Willi Ninja, mid-1990s. Courtesy of Jayson Keeling.
In 1990 the video for Madonna's "Vogue" debuted on MTV, introducing much of the world to a little-known dance form with roots in early 20th-century Harlem. The song took its name from voguing, an exaggerated imitation of the poses spotted in fashion glossies (in particular its namesake) popular among various Harlem "houses," underground organizations of mostly black and Latino gay men that were equal parts social club, refuge, and performance troupe. Though Madonna's chart-topping song may have acquainted a new generation with the Harlem house, it wouldn't be the first time Harlem gay culture captivated the public. In fact, one of the most sought-after performances in 1920s and 1930s New York was the Hamilton Lodge ball, a burlesque that, according to an account at the time, assembled "effeminate men, sissies, 'wolves,' 'ferries' [sic], 'faggots,' the third sex, 'ladies of the night,' and male prostitutes . . . for a grand jamboree of dancing, love making, display, rivalry, drinking and advertisement" (Hill). So prominent was the ball, and ball culture, that Langston Hughes devoted a chapter to it in his autobiography. The drag queens performing at Hamilton Lodge—which at its peak drew thousands of jostling spectators, whites and heterosexuals frequently among them—vied in intense competition for various prizes awarded to the most fashionably dressed, most feminine looking, most masculine looking, and a hodgepodge of additional superlatives. Ball culture retreated back underground after the Depression and wouldn't again emerge in the mainstream until filmmaker Jennie Livingston's 1990 documentary Paris is Burning. By the time Livingston shined a light back on gay Harlem, voguing had become a mainstay of house competition. A critical and commercial success, Paris brought several ball fixtures to modest attention, including house "mother" and highly accomplished choreographer Willi Ninja, called at his death "a great cultural influence to me and hundreds of thousands of other people" by Madonna (Silverman).

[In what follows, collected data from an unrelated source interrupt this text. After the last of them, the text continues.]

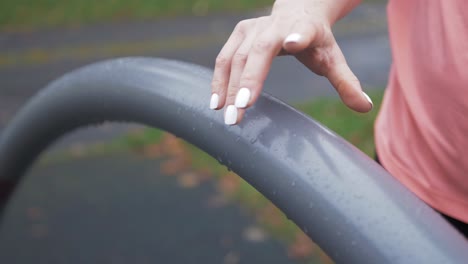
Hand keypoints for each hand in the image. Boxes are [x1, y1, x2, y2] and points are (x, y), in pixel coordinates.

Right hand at [209, 0, 372, 124]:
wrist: (297, 11)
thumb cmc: (316, 41)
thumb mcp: (333, 58)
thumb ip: (346, 82)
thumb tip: (365, 107)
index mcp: (304, 29)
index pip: (302, 32)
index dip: (298, 37)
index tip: (294, 43)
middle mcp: (274, 25)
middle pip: (257, 51)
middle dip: (247, 81)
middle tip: (240, 112)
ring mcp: (252, 28)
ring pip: (235, 56)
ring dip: (227, 86)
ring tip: (225, 114)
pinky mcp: (238, 33)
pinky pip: (224, 58)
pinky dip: (218, 80)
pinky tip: (216, 103)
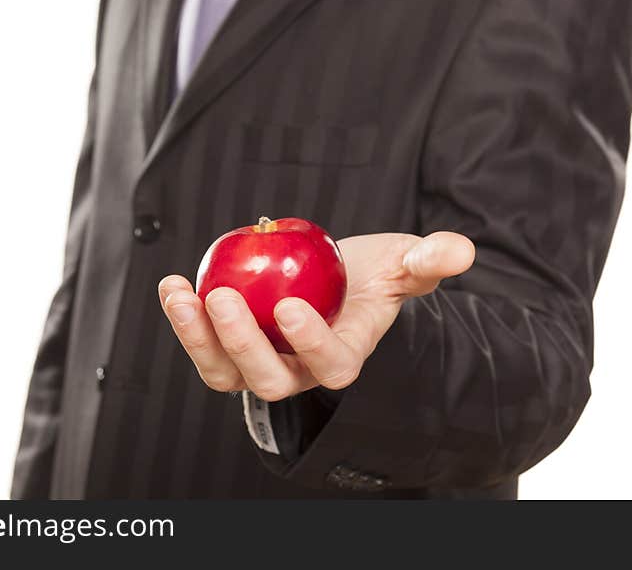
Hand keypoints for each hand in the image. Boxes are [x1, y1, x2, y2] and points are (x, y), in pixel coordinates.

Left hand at [158, 231, 474, 401]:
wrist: (336, 279)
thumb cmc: (374, 274)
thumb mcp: (407, 261)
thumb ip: (431, 259)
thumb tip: (457, 251)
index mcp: (345, 354)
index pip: (331, 365)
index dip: (311, 344)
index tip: (290, 306)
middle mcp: (301, 370)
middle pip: (270, 380)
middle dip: (243, 345)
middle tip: (222, 297)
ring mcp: (263, 362)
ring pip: (226, 373)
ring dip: (197, 339)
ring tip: (180, 294)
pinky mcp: (232, 348)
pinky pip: (205, 347)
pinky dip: (185, 320)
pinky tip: (173, 284)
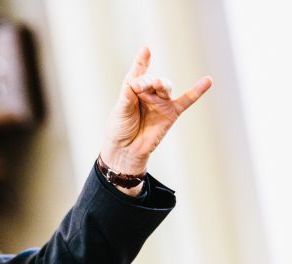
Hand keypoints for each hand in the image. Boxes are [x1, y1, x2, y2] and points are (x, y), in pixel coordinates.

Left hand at [101, 47, 211, 176]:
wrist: (125, 151)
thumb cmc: (119, 129)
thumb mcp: (120, 110)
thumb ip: (129, 95)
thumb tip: (136, 82)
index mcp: (133, 89)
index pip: (137, 73)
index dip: (141, 62)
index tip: (145, 50)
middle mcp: (148, 93)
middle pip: (152, 80)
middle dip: (147, 81)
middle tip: (139, 87)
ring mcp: (161, 102)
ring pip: (165, 87)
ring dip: (160, 85)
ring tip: (156, 86)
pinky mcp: (171, 113)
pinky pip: (186, 100)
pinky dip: (197, 91)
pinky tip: (207, 81)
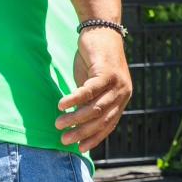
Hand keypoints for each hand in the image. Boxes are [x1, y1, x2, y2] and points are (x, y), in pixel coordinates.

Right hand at [55, 27, 133, 152]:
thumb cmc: (94, 62)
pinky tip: (61, 105)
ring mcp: (117, 83)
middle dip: (82, 131)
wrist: (102, 32)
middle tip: (64, 139)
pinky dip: (74, 99)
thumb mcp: (93, 86)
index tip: (80, 148)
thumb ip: (89, 103)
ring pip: (95, 107)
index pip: (109, 124)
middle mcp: (123, 93)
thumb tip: (76, 122)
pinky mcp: (106, 72)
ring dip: (76, 118)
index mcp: (121, 99)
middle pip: (102, 119)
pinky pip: (89, 90)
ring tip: (58, 123)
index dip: (95, 138)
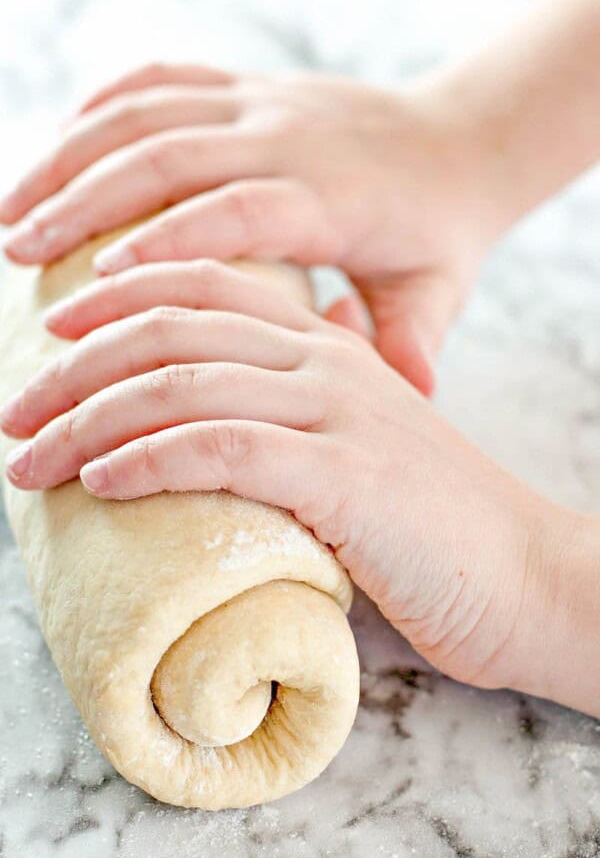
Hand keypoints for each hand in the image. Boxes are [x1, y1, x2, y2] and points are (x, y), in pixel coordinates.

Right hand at [0, 63, 490, 393]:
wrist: (460, 141)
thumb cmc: (440, 232)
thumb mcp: (438, 291)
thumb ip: (414, 341)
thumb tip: (409, 397)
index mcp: (329, 195)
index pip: (237, 210)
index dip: (167, 240)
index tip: (98, 282)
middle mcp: (288, 137)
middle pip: (170, 154)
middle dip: (84, 200)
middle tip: (18, 251)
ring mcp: (264, 103)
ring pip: (149, 112)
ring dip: (71, 157)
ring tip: (14, 212)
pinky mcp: (249, 87)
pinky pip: (163, 79)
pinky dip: (103, 106)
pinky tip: (59, 147)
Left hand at [0, 260, 559, 696]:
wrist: (523, 571)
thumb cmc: (434, 520)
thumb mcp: (360, 445)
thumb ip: (299, 416)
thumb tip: (221, 423)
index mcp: (326, 345)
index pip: (201, 287)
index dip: (116, 298)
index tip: (54, 332)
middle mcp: (326, 361)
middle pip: (172, 328)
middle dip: (76, 368)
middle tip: (17, 411)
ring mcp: (336, 412)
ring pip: (182, 384)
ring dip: (89, 420)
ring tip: (29, 457)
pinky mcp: (344, 474)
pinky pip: (223, 446)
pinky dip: (150, 457)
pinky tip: (101, 478)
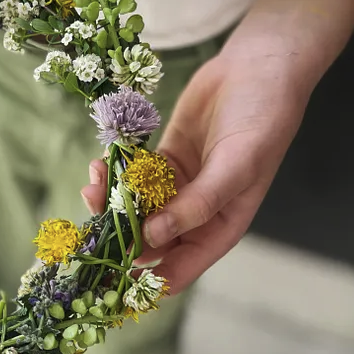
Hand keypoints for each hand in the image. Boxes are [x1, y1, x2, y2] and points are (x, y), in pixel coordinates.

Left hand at [81, 44, 309, 292]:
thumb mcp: (236, 166)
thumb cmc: (263, 120)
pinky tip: (99, 164)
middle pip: (152, 240)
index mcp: (222, 225)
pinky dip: (115, 173)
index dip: (149, 281)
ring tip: (92, 186)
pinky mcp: (166, 156)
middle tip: (91, 228)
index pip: (182, 267)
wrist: (260, 68)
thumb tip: (154, 238)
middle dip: (120, 238)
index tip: (112, 285)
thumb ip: (197, 204)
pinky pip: (134, 175)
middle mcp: (198, 211)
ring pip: (137, 206)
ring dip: (112, 203)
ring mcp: (180, 183)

Hill, Abram. "Hamilton Lodge Ball an Unusual Spectacle," New York Age, March 1926.
Silverman, Stephen M. "Madonna's 'Vogue' Inspiration Dies." People, September 2006.

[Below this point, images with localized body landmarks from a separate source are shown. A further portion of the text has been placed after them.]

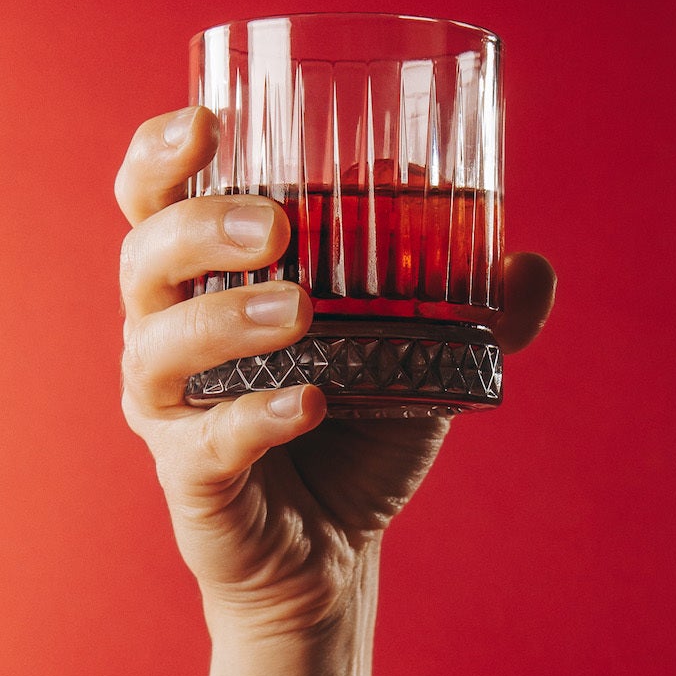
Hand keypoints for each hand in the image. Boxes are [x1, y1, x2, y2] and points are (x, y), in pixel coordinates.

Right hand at [117, 106, 555, 638]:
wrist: (328, 553)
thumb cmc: (351, 433)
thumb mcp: (415, 360)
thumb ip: (472, 313)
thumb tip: (533, 265)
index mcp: (205, 282)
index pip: (152, 199)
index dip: (161, 154)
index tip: (208, 123)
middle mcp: (167, 333)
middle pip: (143, 255)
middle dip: (199, 226)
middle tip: (275, 225)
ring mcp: (170, 407)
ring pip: (160, 344)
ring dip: (226, 317)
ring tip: (300, 312)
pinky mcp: (190, 474)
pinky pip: (210, 439)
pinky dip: (259, 416)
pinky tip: (311, 404)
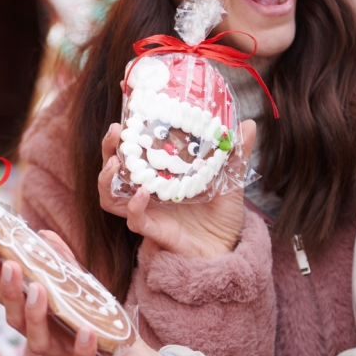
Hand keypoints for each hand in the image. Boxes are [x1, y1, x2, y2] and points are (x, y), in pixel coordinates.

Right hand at [0, 239, 174, 355]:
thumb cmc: (98, 322)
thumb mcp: (80, 288)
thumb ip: (62, 264)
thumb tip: (43, 234)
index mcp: (37, 319)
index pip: (8, 299)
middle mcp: (45, 338)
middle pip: (16, 320)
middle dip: (11, 293)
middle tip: (10, 266)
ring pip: (39, 342)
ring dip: (36, 316)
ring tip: (38, 290)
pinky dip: (81, 347)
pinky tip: (85, 330)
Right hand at [98, 120, 256, 257]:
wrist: (227, 249)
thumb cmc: (222, 216)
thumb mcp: (230, 180)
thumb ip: (235, 154)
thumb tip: (249, 124)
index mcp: (160, 173)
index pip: (133, 149)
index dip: (124, 130)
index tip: (126, 105)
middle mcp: (147, 189)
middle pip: (113, 167)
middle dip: (109, 148)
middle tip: (115, 131)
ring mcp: (147, 210)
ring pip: (110, 194)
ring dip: (107, 177)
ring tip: (117, 162)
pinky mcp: (153, 229)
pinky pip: (134, 218)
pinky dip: (135, 205)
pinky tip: (143, 193)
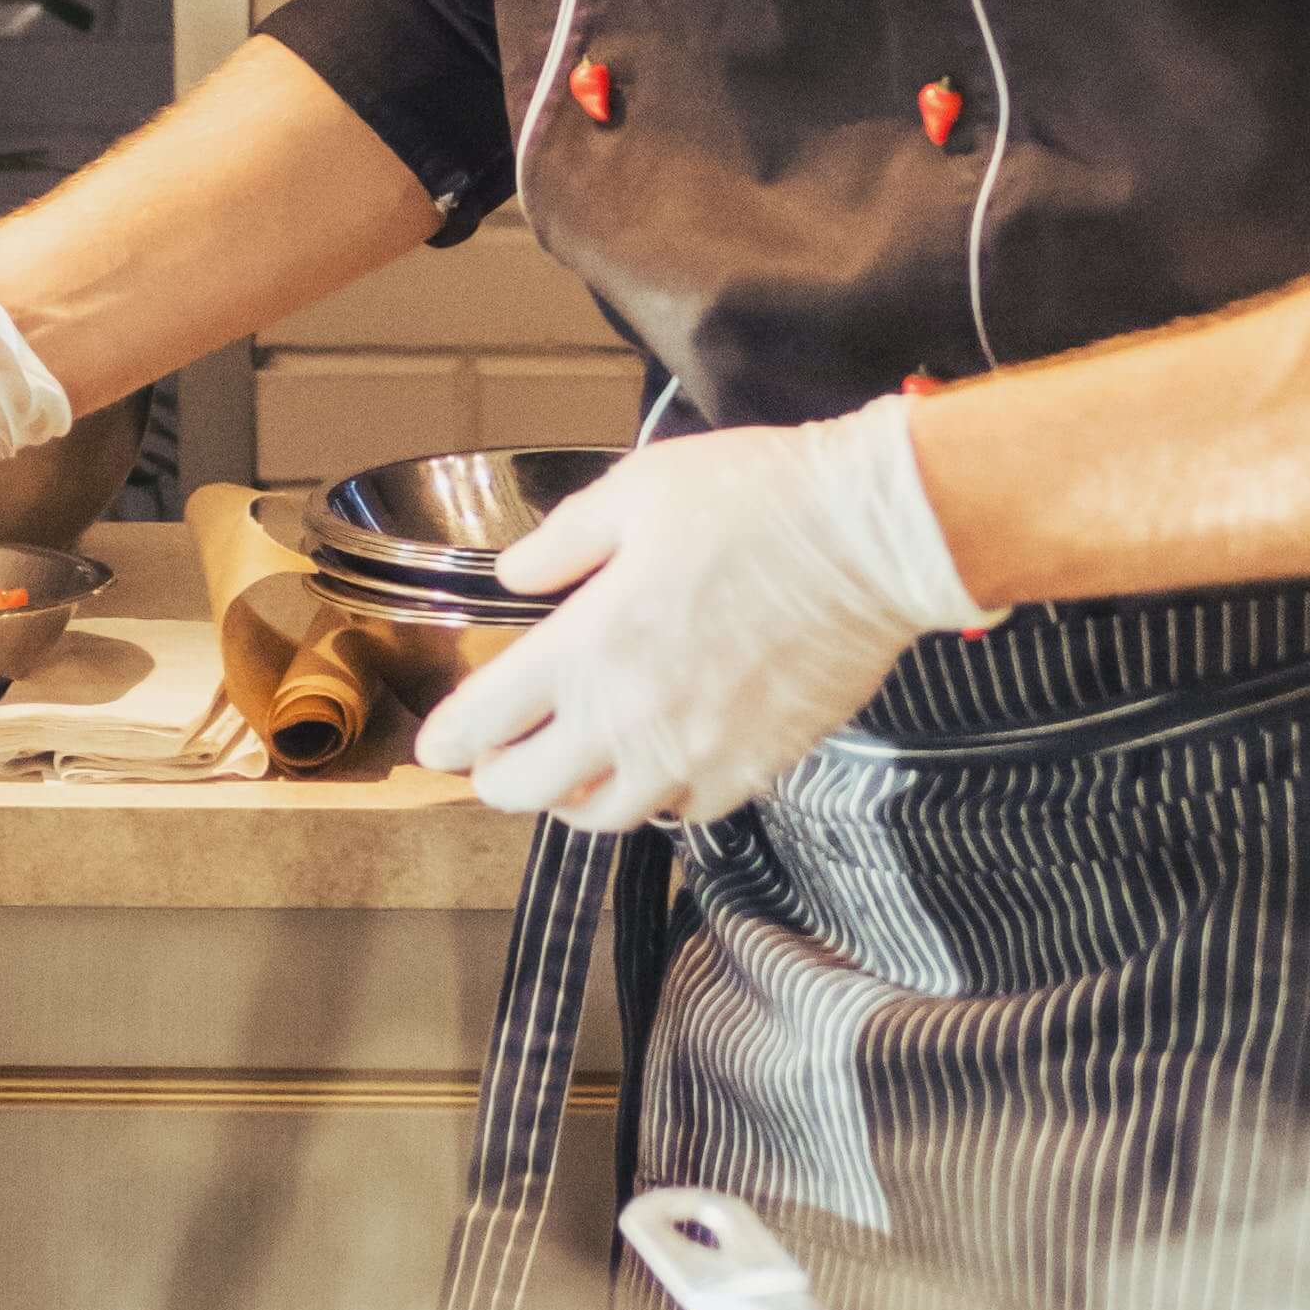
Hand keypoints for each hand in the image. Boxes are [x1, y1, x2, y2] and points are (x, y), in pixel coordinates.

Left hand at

Break dancer in New York City (2008). Courtesy of Andrew Tng.
Though intimately associated with the rise of hip-hop, break dancing—or "b-boying," to purists—actually took root in the disco era. In the period of isolated percussion between record changes (breaks), dancers began to perform highly stylized maneuvers "that emphasized the pause in rhythmic continuity" (Bennett). While the conventional role of the disco DJ was to minimize any gap between songs, before long DJs in New York City began lengthening the break in order to provide a backdrop for the new dance form. A distinctly modern synthesis, the dance incorporated elements of indigenous black dances such as the cakewalk, the Charleston, and the snake hips, along with influences from the Capoeira, the Afro-Brazilian martial arts dance, and kung fu caricatures. Though interest in disco dropped precipitously by the end of the 1970s, break dancing—which was birthed in the South Bronx—was expertly positioned to take its place. Street gangs began staging dance-offs in place of conventional battles, and as hip hop began to define itself, break dancing become more and more an integral part of the new music form. (Afrika Bambaataa, regarded as one of the founders of the genre, considered breaking one of the "four elements" of hip hop, in addition to deejaying, emceeing, and graffiti.) Within a few years of its inception, breakdancing had come to include outrageously acrobatic moves—well-illustrated by names such as "the helicopter"—and similarly distinctive clothing fashion. Perhaps unsurprisingly, the burgeoning style was quickly overcome by commercialization; the 1983 movie Flashdance, propelled by an extended break dancing sequence, grossed almost $100 million. As dilution continued apace, the dance form inevitably lost the attention of the mainstream, eventually returning back to a smaller group of devotees.
Bennett, Eric. "Break Dancing." In Africana: The Encyclopedia of the African and African American Experience. 2d ed. Edited by Anthony Appiah and Henry Louis Gates, Oxford: Oxford University Press, 2005.